What this task involves: Rewrite the lines below, replacing "common name" with "vernacular name" and leaving everything else unchanged.
━━ Data excerpts
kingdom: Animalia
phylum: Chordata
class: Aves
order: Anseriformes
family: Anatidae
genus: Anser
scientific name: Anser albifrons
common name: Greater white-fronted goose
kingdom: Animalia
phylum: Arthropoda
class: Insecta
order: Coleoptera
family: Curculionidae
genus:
━━━━
Full solution:
kingdom: Animalia
phylum: Chordata
class: Aves
order: Anseriformes
family: Anatidae
genus: Anser
scientific name: Anser albifrons
vernacular name: Greater white-fronted goose
kingdom: Animalia
phylum: Arthropoda
class: Insecta
order: Coleoptera
family: Curculionidae
genus:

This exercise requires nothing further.